A standout apartment building lies in the busy 14th St. NW corridor of Washington, D.C. The area is being renewed through a District Department of Transportation beautification project. It’s the place to be for up-and-coming artists and professionals.

Here, Ellisdale Construction, a Leesburg, Va., design-build and general contracting firm, has achieved a first for the District. It added five stories to an existing concrete building using cold-formed steel (CFS) framing.

“The majority of the value-adds are cast in place and structural steel,” says Ward Bell, executive vice president and COO, Ellisdale Construction. “You’ve never seen a transfer deck at the fourth floor with five levels of cold-formed steel framing on top of it. This has not been done in the District of Columbia.”

 

MAXIMIZING THE FAR

Located at 2213 14th St. NW, this urban infill project shows how an owner added rentable square footage (for a final tally of 56 units) quickly and affordably.

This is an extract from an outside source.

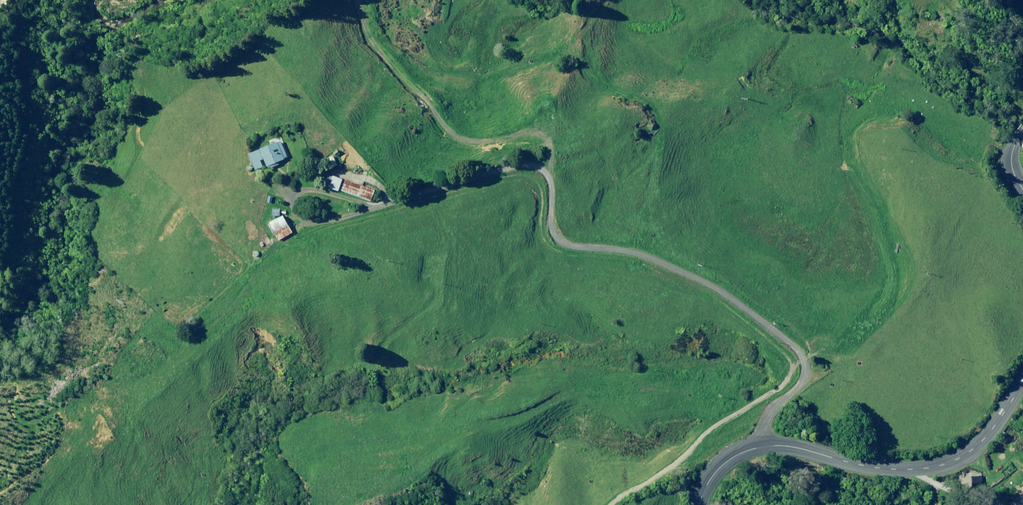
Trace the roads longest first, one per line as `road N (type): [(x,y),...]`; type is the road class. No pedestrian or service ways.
road 1 (unclassified): [(763,445),(767,417),(800,380),(800,353),(683,271),(626,250),(562,240),(550,225),(550,185),(541,170),(512,165),(287,219)]
road 2 (track): [(541,170),(543,146),(536,138),(487,137),(420,117),(363,50),(283,0)]
road 3 (unclassified): [(1022,379),(984,437),(934,466),(883,466),(763,445)]
road 4 (track): [(603,504),(663,467),(714,416),(774,379),(793,346)]

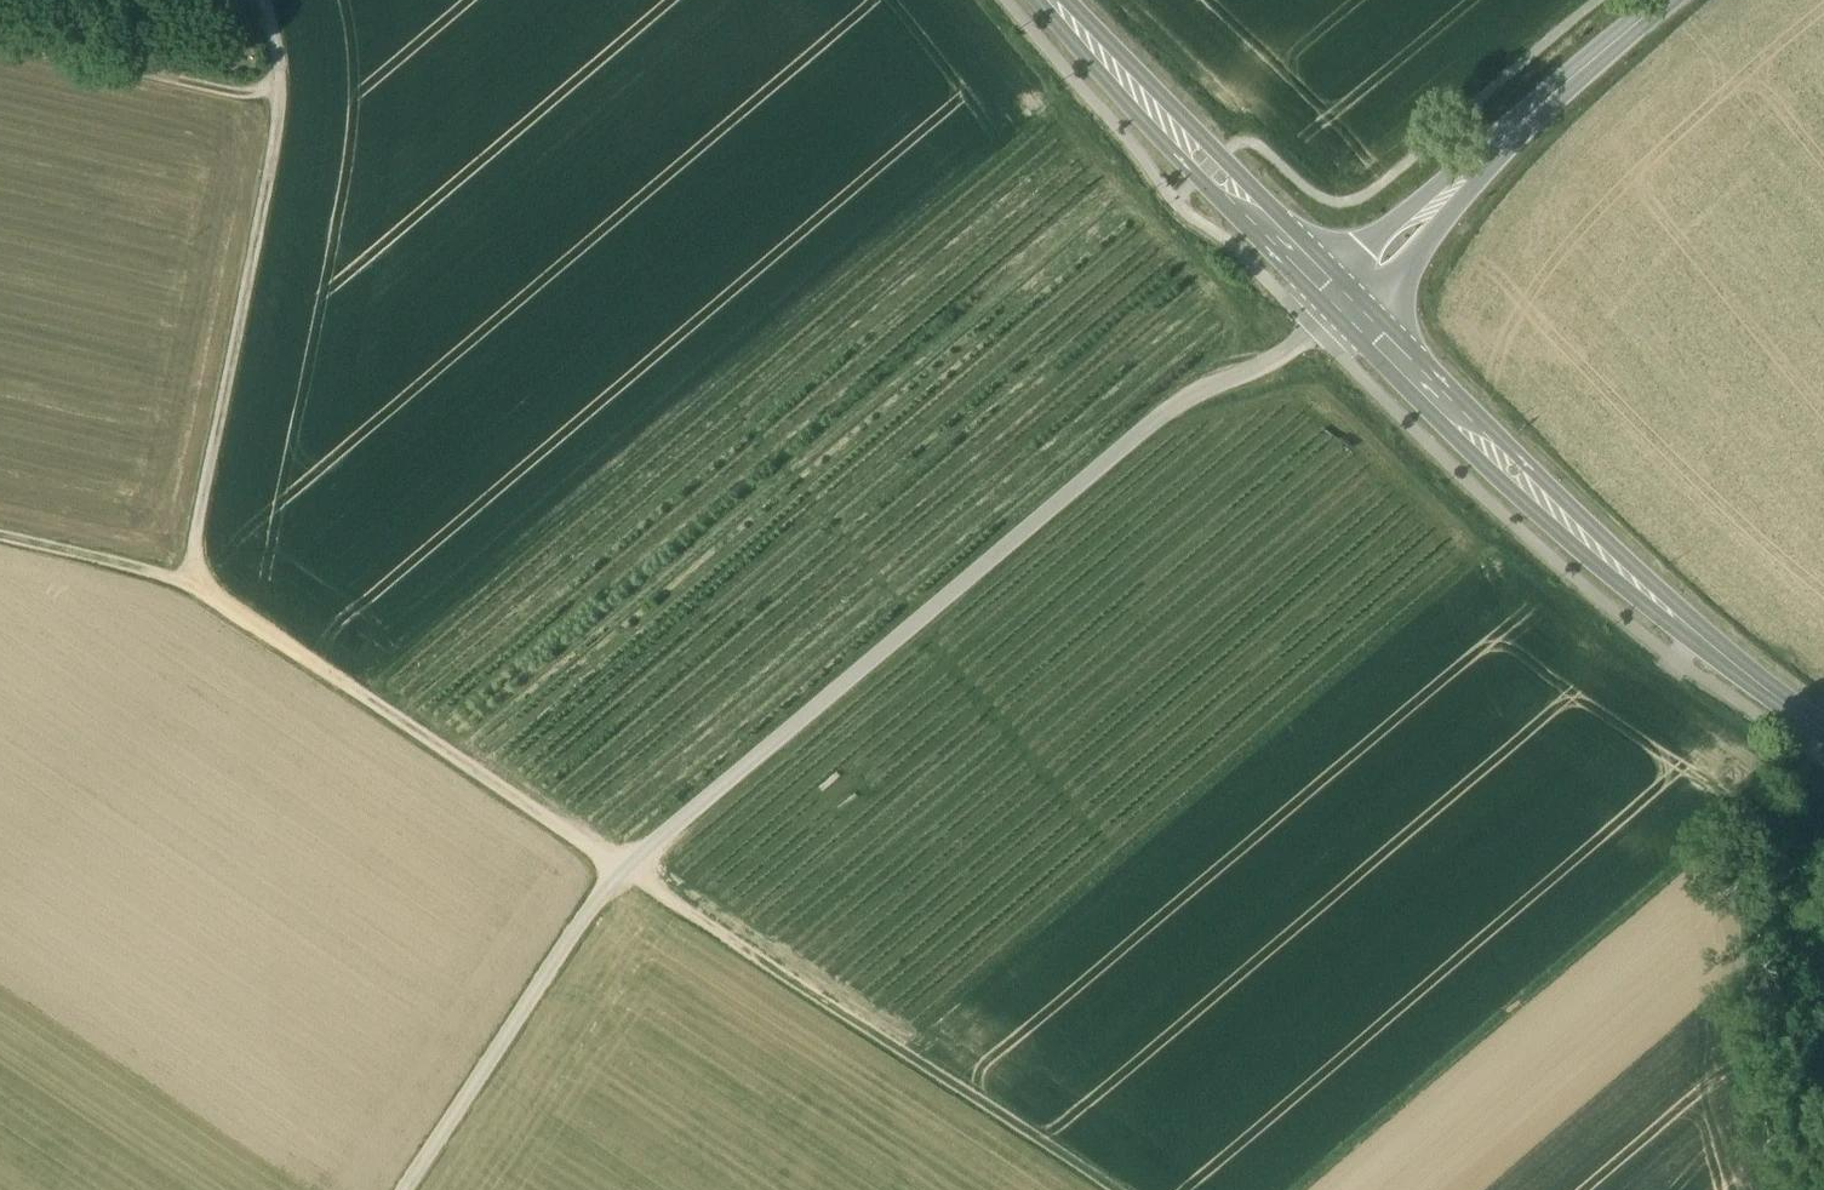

The original structure was a three-story office building with one level below grade for parking. Zoning allows for up to five additional floors, so long as the final structure fits within building height restrictions for the area, the Uptown Arts-Mixed Use Overlay District. Ellisdale Construction decided to use CFS structural framing, rather than post-tension concrete or wood.

Ellisdale Construction officials made a critical decision early on. For the upper floors, they decided to use CFS structural framing, rather than post-tension concrete or wood.

“To maximize the FAR [floor area ratio], we couldn’t do wood. Wood flooring would have eaten up too much space, and we would have lost a floor,” Ward says. “Any wood joist component system, an iSpan, and Ecospan, would have exceeded the building envelope restrictions.”

Ellisdale considered a post-tension concrete product, but it was expensive. “It was about $35 per square foot more at the time,” Bell says, “much more expensive than the cold-formed steel option.”

The problem was, post-tension concrete framing would have increased the building’s weight significantly. To achieve eight stories above grade, Ellisdale would have had to modify 15 of 20 structural columns and their footings, Bell says.

The project saw considerably fewer workers on site than is normally seen with wood or concrete construction.

By using CFS, a durable but lighter material, Ellisdale modified only two of 20 footings to achieve eight stories. And, the CFS provided no loss in dimensional stability. In fact, pound for pound, C-shaped steel studs have the highest strength-to-weight ratio of all commonly used construction materials, according to the Steel Framing Industry Association.

CFS framing saved $1.7 million overall on the project, a 15-percent savings on the framing component alone, versus a cast-in-place post-tension product, Bell says.

 

AMAZED AT THE TOP-OUT SPEED

CFS contributed other benefits. Installing the CFS panels, for example, required far less manpower than pouring post-tension concrete.

“The panelizer did all their work in the shop and trucked the panels to the job,” says Matt Villa, director of operations at Ellisdale Construction. “Compared to a concrete-framed building, we saw less labor and quicker turnaround on the floors.”

The CFS panels on the transfer deck installed quickly.

Speed was achieved by the CFS-framed exterior panels being fully sheathed. During their erection, crews were able to do water-proofing, install windows and “get dry-in quickly,” Villa says. Villa was amazed at how fast the job got topped out.

“I am used to five to seven days as a cycle per floor with post-tension concrete,” Villa says. “Here we set panels in two days, decking over and pouring concrete in about a four-day cycle.”

The owner of 2213 14th NW took occupancy in July 2020 and is happy with the results. Bell, too, is proud of his company’s work.

“We had the ingenuity to build a transfer deck at the fourth floor, when you normally see a transfer deck at the first or second floor,” Bell says. “Plus, we were able to do the installation without a tower crane or a self-erect crane, but with a soft tire crane. It saved the project money.”